We usually think of all those events starting with his ride into Jerusalem. I suggest this morning that all of those Holy Week activities were, if not predictable, at least inevitable. The text that Adam read says “he set his face” to go to Jerusalem. That is, he wasn't just thinking about going. He wasn’t thumbing through the travel catalogues to see if Expedia offered any good rates at the Jerusalem Hilton.

 

He had made-up his mind. He was going to Jerusalem, come hell or high water. Once that decision was made, the die was cast. There was no turning back.

 

Jesus could have avoided Holy Week. He could have stayed in Galilee, where he didn't threaten any of the powers-that-be. He didn't affect the high priests of the Temple. He didn't affect the Roman legions or the Roman governor stationed in Jerusalem. If Jesus had stayed in the boonies there would have been no arrest and trial, no crucifixion, no resurrection – and probably no Christian church today.

 

But somehow, he knew that wouldn’t work. So he “set his face to go to Jerusalem.” And set in motion a chain of events. One thing led to another, led to another, led to another.

 

 I preached on this once, many years ago, while I worked in the United Church offices in Toronto. After that service, the United Church’s world mission supervisor for the Caribbean, originally an East Indian, came to me bubbling with excitement. “Do you know what you've just done?” he asked. “You've just articulated a Christian doctrine of karma.”

 

I don't believe in karma as something that fate does TO us. I believe in karma as the importance of even little decisions. It doesn't sound like much -- Jesus set his face to go to Jerusalem. But once he'd made that decision, he couldn't back out. He rode into Jerusalem. He started making waves.

 

In short, he made a nuisance of himself.

 

The Temple authorities could not let him get away with this. He threatened their privilege, their position.
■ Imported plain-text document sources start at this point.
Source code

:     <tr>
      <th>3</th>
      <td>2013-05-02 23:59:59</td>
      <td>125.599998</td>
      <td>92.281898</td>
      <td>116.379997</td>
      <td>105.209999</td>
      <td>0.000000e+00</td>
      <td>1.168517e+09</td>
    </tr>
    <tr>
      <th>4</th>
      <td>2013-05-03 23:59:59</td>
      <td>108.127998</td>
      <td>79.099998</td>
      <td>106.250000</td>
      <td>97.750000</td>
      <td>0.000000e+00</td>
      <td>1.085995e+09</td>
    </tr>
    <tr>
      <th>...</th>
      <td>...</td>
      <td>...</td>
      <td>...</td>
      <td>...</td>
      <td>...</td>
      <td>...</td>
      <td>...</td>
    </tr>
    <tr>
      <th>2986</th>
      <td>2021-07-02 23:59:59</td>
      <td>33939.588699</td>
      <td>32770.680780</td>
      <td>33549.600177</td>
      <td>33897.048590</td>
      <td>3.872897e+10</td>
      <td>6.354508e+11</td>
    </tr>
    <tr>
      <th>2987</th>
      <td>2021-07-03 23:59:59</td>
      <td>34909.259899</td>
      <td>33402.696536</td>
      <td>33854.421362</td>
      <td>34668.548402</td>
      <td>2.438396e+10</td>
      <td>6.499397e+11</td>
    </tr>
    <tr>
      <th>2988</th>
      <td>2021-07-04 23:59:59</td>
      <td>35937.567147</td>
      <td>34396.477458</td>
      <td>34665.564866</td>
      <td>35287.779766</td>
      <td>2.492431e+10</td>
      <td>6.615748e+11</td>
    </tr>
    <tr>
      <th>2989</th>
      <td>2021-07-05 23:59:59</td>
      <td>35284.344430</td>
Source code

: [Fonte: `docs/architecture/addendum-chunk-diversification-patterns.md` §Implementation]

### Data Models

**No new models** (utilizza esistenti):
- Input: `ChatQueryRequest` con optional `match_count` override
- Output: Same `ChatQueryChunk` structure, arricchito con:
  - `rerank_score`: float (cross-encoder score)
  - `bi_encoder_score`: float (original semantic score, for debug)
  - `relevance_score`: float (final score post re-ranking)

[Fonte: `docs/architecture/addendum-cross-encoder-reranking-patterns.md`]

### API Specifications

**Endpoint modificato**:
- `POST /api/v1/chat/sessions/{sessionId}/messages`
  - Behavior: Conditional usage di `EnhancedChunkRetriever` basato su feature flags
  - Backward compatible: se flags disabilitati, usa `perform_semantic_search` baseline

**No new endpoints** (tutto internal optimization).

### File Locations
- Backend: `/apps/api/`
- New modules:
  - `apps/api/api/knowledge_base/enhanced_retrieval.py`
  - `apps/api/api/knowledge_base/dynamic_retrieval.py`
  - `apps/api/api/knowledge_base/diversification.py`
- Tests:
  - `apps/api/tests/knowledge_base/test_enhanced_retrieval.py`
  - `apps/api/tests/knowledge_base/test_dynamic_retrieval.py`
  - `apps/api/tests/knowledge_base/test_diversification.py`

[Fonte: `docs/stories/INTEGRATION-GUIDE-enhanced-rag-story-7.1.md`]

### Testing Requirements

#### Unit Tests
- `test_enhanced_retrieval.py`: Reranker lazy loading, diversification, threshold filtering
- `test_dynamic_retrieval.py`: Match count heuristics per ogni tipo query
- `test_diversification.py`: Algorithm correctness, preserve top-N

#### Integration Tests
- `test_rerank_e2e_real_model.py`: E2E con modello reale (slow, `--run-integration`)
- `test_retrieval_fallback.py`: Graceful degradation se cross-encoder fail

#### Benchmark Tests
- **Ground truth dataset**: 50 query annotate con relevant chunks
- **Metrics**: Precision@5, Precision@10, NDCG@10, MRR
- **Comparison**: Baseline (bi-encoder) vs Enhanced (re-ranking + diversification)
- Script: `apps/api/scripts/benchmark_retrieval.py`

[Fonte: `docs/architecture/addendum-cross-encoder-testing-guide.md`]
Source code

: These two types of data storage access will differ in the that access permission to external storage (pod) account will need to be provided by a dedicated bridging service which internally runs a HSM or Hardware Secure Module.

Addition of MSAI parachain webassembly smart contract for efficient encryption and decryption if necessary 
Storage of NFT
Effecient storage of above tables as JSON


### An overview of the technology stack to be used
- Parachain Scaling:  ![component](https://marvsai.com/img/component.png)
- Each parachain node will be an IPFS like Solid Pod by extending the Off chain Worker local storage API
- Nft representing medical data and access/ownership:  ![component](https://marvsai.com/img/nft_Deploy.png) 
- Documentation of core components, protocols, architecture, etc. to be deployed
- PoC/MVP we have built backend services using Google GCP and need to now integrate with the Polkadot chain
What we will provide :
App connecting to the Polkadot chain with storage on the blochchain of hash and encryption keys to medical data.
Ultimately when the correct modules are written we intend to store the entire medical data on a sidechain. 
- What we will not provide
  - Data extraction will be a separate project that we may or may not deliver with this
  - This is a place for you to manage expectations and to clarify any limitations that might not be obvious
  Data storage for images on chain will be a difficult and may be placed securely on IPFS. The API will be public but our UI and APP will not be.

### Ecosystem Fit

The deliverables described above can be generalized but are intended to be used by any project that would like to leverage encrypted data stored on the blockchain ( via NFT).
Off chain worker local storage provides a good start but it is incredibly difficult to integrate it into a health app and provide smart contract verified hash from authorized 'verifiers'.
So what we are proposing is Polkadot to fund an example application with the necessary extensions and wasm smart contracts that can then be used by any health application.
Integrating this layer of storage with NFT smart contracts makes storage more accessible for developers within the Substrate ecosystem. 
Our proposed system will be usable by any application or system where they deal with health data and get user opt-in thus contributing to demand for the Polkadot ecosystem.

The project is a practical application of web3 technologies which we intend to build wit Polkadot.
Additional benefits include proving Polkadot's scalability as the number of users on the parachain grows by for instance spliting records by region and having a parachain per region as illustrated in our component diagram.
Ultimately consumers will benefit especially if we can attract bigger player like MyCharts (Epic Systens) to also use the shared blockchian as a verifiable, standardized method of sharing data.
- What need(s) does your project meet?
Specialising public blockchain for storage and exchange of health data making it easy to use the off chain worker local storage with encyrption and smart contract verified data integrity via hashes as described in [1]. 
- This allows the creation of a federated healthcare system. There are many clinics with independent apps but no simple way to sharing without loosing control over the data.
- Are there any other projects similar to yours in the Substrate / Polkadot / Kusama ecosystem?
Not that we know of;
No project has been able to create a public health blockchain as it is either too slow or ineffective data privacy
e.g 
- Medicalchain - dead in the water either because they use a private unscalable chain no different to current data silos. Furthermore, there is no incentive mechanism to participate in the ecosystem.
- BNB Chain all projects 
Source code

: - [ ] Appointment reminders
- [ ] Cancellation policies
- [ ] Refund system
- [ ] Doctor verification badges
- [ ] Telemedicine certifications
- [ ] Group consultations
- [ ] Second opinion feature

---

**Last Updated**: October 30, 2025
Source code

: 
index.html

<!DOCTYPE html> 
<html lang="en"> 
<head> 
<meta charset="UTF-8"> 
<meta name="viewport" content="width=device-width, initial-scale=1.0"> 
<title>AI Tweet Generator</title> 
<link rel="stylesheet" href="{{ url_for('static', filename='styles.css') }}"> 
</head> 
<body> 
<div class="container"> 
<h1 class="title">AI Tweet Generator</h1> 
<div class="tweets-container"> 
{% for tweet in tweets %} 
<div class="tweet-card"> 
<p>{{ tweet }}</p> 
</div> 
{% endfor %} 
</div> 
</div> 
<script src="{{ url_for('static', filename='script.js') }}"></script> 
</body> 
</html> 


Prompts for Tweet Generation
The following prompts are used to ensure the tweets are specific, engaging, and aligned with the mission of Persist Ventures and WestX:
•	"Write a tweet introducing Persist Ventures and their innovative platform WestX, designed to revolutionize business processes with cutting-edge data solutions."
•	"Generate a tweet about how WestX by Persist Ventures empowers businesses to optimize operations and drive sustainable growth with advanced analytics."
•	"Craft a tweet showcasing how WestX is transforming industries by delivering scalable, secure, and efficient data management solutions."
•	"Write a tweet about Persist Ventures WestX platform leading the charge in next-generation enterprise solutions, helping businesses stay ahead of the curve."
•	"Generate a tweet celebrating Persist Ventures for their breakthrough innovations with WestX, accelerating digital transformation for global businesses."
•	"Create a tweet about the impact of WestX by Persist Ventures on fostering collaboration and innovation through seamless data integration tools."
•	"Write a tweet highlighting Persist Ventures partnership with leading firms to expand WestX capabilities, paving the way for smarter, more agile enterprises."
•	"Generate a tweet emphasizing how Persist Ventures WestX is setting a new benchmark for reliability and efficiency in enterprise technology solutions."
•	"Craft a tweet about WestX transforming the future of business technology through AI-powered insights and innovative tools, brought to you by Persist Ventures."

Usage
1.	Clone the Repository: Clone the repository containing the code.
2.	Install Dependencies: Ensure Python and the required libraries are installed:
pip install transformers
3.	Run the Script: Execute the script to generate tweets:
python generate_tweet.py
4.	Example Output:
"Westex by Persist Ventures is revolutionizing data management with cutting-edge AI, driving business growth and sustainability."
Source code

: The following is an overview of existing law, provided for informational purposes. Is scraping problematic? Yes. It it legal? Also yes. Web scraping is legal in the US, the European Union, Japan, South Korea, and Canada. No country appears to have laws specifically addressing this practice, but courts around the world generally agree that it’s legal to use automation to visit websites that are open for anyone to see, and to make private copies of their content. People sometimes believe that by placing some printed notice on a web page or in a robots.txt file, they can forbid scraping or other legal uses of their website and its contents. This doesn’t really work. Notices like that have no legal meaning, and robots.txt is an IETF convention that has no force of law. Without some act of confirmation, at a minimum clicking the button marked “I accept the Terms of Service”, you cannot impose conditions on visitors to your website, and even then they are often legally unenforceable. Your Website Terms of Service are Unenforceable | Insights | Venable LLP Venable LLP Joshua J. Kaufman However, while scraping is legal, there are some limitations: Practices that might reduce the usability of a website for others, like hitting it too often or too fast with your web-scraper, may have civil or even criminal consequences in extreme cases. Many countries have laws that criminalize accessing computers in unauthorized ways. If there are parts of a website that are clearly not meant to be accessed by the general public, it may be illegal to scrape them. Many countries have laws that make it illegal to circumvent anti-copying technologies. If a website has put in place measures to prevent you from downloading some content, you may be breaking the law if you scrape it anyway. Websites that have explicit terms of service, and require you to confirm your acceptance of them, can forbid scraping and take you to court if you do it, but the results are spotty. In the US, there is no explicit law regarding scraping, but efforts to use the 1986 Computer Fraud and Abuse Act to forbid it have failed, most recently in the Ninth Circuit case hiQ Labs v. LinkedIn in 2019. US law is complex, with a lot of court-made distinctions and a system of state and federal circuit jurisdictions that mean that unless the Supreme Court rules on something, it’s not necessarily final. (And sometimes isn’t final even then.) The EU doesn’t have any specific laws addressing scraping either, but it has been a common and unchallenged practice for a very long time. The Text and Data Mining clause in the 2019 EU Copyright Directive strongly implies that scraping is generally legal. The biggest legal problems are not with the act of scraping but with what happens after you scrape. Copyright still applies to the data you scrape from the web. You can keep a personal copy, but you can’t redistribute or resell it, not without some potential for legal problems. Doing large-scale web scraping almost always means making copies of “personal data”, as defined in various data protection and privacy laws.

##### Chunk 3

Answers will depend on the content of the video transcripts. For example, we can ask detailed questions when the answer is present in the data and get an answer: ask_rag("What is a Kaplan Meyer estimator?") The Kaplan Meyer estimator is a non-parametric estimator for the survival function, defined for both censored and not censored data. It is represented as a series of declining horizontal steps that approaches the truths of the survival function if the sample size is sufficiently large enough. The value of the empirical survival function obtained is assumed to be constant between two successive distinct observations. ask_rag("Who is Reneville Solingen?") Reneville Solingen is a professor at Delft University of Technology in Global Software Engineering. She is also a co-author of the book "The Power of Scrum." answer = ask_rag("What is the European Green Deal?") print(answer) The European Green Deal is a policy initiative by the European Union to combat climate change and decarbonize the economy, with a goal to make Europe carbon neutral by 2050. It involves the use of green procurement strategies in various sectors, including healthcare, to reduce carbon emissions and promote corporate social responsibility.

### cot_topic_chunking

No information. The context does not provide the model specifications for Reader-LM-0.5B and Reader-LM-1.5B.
On their turf. And so they conspired against him.

 

You've heard this story every year. But it doesn't sink in because it's broken up into little bits. When you hear the entire story all at once, you begin to realize the extent to which those high priests felt threatened. The extent to which they were willing to go to get rid of Jesus.

 

And it all started when Jesus “set his face to go to Jerusalem.”

 

So that’s tracing Jesus’ karma. What about ours?

 

I think we do the same. Like adopting a cat. Our karma just doesn't have the same dramatic consequences. Let me suggest that we all make simple decisions, every day. Fortunately, most of them don't lead to crucifixion. And yet we never know which acts will have long-term consequences, or karma.

 

I don’t want to lay a guilt trip on you. I don’t want you to feel paralyzed, feeling that every decision you make, everything you do, has earth-shaking consequences. It doesn’t.

 

But I think it’s important to recognize that there is karma. You can’t anticipate the consequences of chatting with a stranger, say. Or of remembering someone’s anniversary. But if, as fate unfolds, it does send you down a road you hadn’t expected to travel, you should at least be satisfied that whatever you did was not something you’re ashamed of.

 

I suggest that you consider every action, every decision, as setting off a chain of consequences. So let’s be sure that whatever activates your karma, it reflects the best in you.